Caruso já conversou comigo, também, sobre suas “tretas” de vida. Em uma passagem de nosso bate-papo, anos atrás, Glauco contou que se voluntariou, em Londres, no ano de 2003, para servir – acreditem – de escudo humano em Bagdá, contra as agressões bélicas estadunidenses naquele país. Apesar da missão não ter se concretizado – segundo ele as condições para tal ação eram um tanto nebulosas -, lhe serviu como um enorme aprendizado de vida.

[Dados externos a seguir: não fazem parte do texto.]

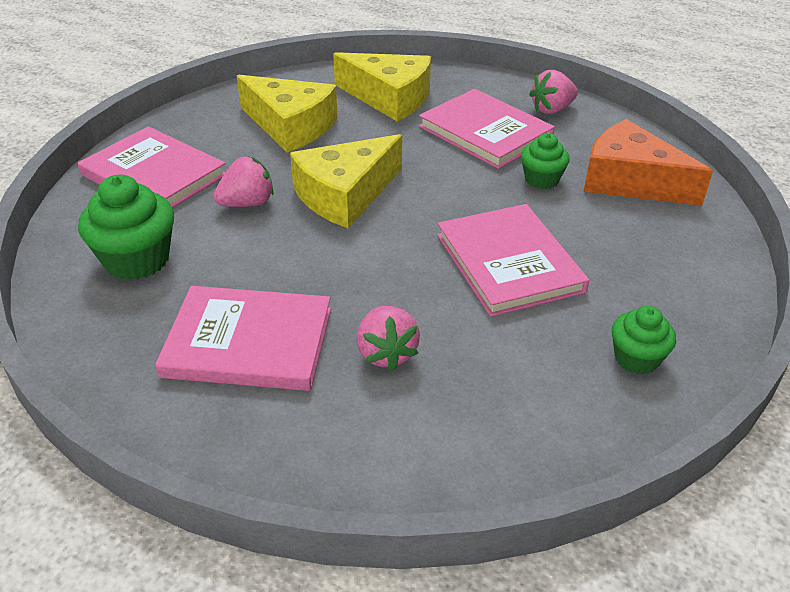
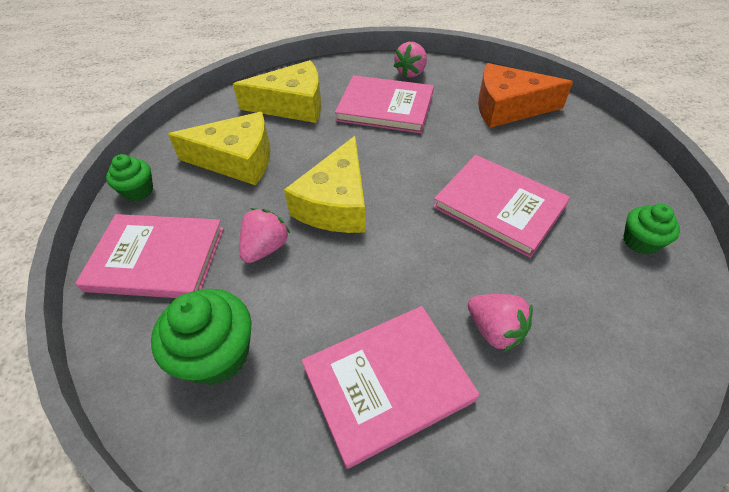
camera: 30 degrees left, 10 degrees up
green cupcake [521,133,570,189] -> green cupcake moved to [106,154,153,201]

Sem mais delongas e causos:
PARA QUE VOCÊ ME ENTENDA.
“Para que você me entenda vou morrer amanhã à noite numa tocaia urbana, em uma branca alameda. Não olharei mais Clara com seu alvo sorriso e seu amor em tempos de guerra, não verei mais meus meninos empunhando ferros quentes pra revolução que não virá, não procurarei estilhaços de rimas nos versos que compus falando de rosas e fuzis. Para que você me entenda não ocultarei mais sussurros por essas crianças inocentes descalças de sonhos e quimeras, não vou colorir a dor numa esperança inconsequente de derramar uma lágrima encantada, só não quero que minha alma descanse, quero que ela paire sobre suas cabeças com a leveza de um beija-flor.”